TO-DO ITEM: Say nothing but the number of lines below in which the string "content" appears.
** Opening DATA FOR ANALYSIS block **
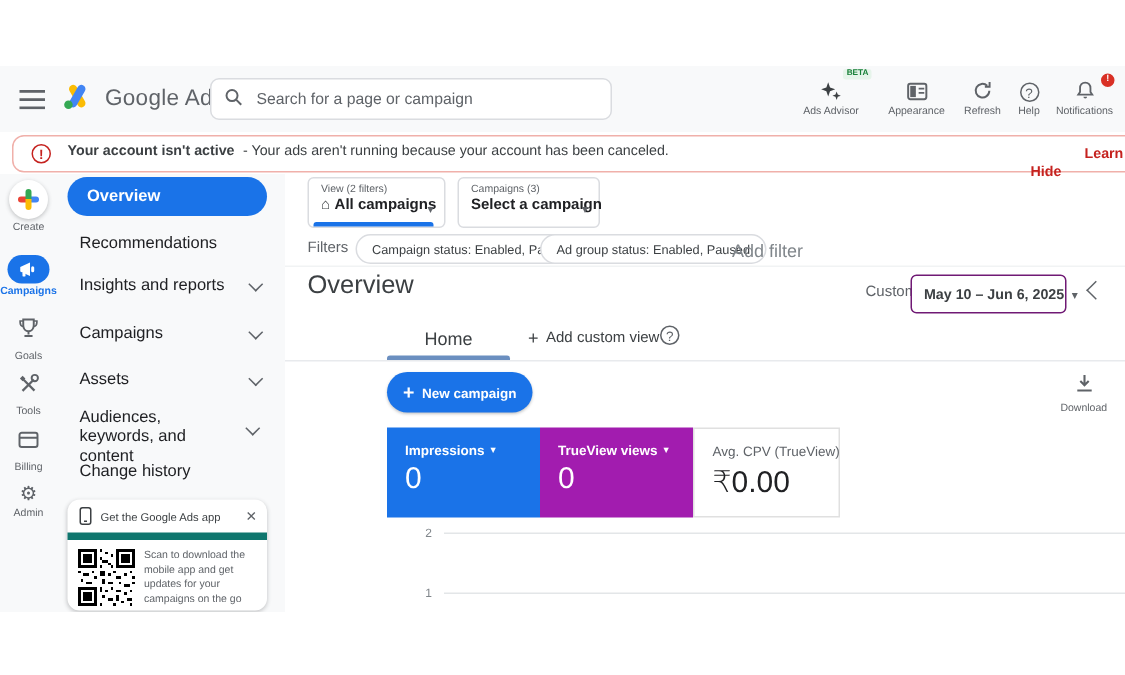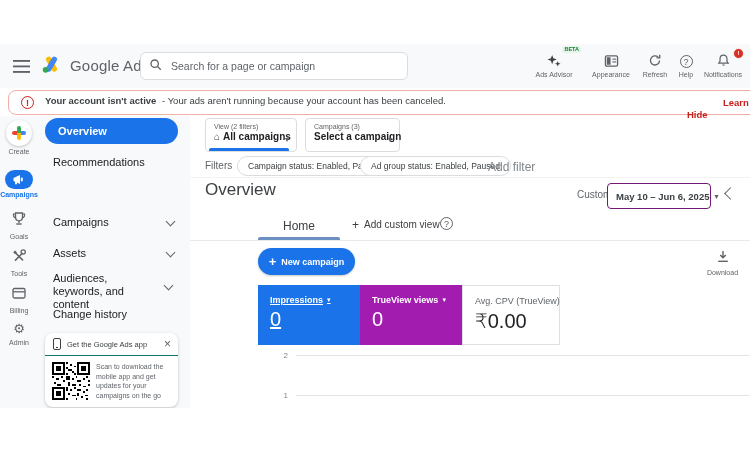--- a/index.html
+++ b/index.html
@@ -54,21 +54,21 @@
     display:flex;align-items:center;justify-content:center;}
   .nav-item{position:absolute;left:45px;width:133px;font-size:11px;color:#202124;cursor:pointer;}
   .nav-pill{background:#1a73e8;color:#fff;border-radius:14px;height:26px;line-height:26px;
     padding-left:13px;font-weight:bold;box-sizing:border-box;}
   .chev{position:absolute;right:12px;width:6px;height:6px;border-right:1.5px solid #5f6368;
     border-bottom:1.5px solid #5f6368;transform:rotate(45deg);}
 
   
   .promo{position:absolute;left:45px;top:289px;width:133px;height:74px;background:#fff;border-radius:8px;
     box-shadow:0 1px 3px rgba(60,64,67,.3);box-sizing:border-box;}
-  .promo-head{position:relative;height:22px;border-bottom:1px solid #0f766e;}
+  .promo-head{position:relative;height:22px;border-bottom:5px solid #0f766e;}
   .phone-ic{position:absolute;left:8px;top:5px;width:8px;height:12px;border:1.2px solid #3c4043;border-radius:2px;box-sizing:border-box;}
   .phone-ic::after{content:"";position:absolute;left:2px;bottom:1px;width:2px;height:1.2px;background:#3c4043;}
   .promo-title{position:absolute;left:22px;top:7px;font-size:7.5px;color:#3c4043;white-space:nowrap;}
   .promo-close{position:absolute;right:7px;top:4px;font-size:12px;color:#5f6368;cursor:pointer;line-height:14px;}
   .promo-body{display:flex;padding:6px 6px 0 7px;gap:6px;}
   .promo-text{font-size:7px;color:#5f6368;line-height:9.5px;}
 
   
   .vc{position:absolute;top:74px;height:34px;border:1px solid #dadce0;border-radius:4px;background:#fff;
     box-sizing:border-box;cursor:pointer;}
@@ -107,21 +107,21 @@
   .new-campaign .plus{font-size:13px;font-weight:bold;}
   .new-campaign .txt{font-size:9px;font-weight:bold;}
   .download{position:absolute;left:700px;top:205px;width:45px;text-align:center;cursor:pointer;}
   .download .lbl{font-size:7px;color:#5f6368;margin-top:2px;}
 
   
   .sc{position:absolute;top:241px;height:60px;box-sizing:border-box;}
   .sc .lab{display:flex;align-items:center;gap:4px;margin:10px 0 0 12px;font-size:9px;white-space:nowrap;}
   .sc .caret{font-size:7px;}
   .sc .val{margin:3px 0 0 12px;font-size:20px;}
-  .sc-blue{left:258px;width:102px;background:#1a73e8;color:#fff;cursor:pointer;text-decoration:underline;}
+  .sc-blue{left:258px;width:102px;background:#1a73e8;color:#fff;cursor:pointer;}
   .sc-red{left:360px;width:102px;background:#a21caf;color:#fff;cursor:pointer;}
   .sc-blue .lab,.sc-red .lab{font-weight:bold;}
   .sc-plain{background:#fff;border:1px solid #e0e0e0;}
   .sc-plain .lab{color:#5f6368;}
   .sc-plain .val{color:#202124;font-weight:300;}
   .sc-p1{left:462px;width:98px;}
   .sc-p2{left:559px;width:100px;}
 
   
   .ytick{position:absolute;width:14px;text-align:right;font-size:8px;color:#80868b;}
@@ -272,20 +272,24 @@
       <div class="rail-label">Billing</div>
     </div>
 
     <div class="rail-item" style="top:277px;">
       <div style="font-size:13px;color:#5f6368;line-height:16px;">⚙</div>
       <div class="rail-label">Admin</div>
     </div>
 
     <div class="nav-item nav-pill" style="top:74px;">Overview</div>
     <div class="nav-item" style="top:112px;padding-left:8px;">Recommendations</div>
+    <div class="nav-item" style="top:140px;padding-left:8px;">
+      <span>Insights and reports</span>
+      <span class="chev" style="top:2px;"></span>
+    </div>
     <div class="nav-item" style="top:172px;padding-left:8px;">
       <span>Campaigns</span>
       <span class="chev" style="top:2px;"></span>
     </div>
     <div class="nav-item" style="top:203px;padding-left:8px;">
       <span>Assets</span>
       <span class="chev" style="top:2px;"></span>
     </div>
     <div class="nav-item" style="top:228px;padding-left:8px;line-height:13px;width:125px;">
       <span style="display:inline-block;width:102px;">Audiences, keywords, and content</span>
** Closing DATA FOR ANALYSIS block **
** Opening DATA FOR ANALYSIS block **
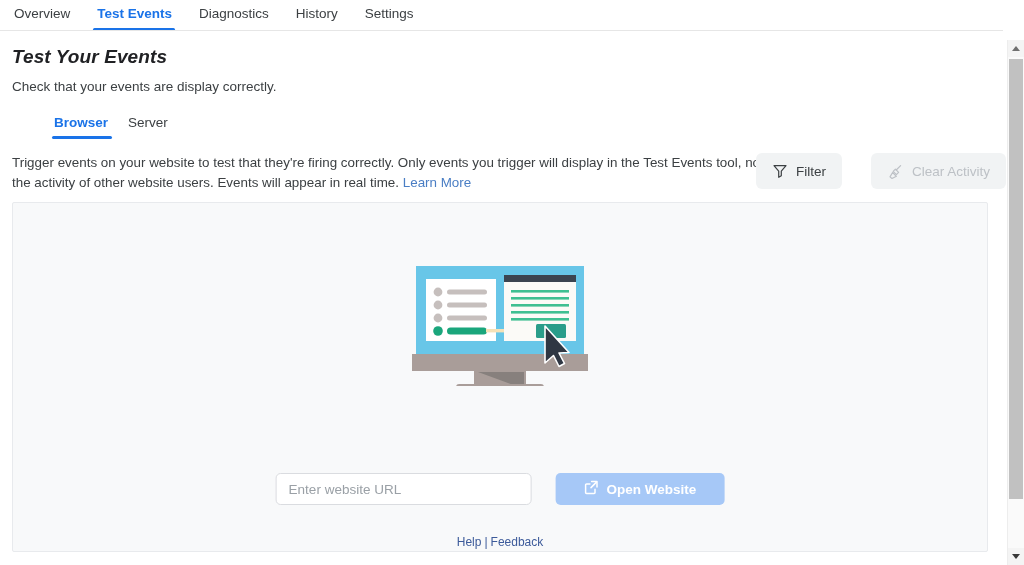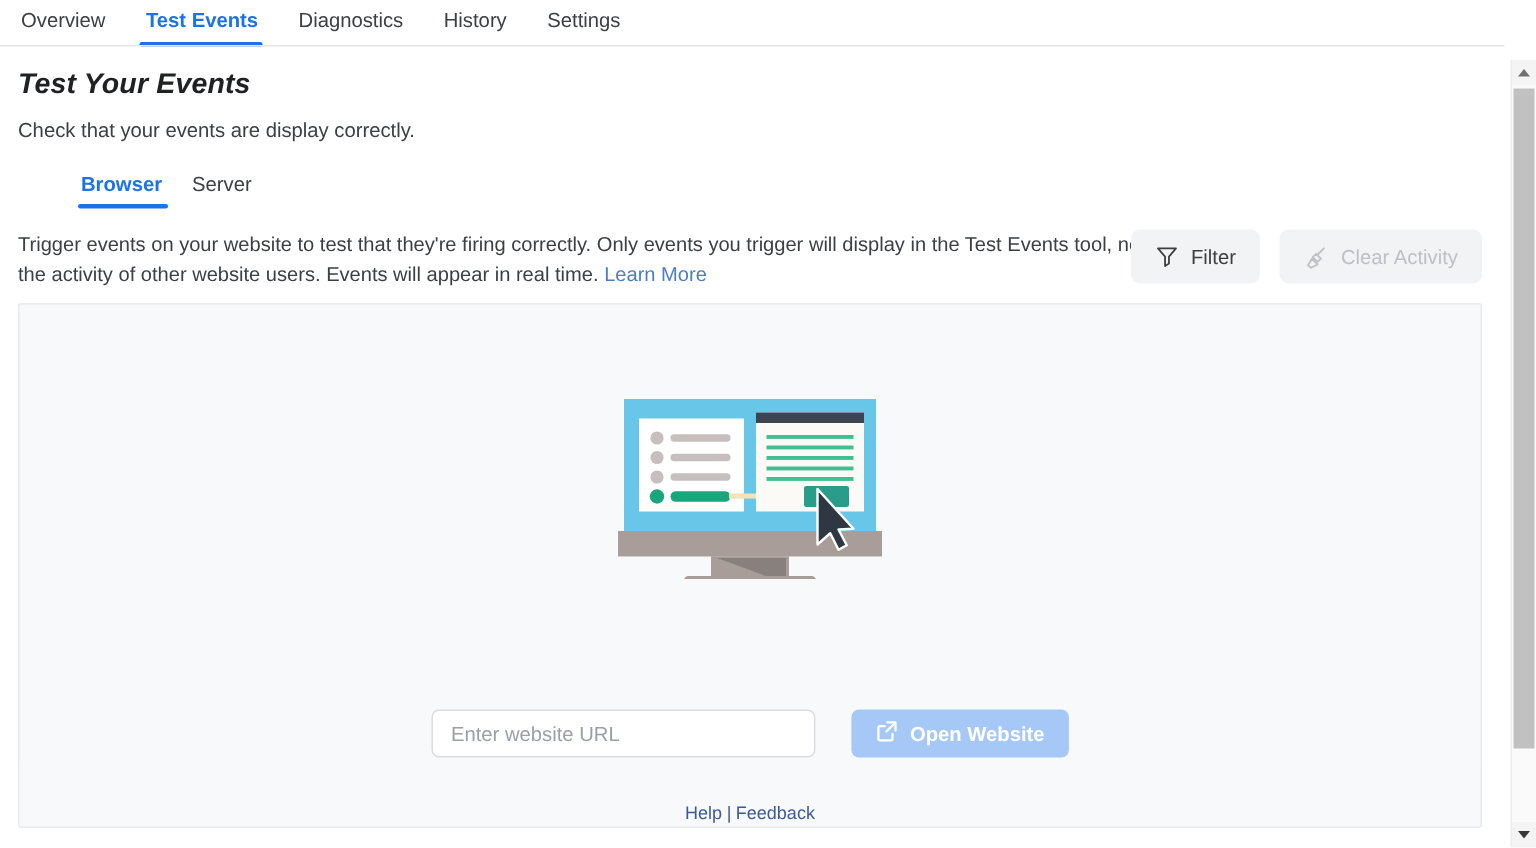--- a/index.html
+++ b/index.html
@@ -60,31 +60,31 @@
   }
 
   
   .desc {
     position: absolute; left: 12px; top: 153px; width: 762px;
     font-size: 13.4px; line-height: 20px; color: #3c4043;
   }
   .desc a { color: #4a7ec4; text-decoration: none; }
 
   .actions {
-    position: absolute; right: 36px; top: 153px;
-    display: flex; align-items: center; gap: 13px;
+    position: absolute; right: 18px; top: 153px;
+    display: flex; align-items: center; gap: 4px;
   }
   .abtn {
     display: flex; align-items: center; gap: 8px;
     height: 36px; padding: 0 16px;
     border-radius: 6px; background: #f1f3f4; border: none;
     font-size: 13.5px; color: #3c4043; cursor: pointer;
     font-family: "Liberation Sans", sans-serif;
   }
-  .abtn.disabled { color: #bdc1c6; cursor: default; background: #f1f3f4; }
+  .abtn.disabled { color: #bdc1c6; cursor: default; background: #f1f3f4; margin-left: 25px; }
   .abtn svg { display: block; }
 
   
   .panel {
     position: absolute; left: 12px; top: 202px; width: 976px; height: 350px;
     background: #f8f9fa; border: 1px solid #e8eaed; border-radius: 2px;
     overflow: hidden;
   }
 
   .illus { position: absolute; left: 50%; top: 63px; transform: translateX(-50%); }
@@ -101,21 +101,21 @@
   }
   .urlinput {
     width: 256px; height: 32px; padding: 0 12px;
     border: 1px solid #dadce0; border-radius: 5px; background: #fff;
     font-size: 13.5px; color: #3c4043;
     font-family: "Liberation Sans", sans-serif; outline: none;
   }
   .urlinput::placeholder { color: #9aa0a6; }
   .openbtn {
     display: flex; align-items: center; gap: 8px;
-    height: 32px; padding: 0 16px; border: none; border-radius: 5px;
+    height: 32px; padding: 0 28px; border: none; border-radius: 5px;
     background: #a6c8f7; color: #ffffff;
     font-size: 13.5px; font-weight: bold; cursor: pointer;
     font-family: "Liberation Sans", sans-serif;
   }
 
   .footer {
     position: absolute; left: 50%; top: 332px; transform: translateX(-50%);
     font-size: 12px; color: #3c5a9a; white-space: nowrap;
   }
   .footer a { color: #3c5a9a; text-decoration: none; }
** Closing DATA FOR ANALYSIS block **
ANSWER TO THIS EXERCISE: 3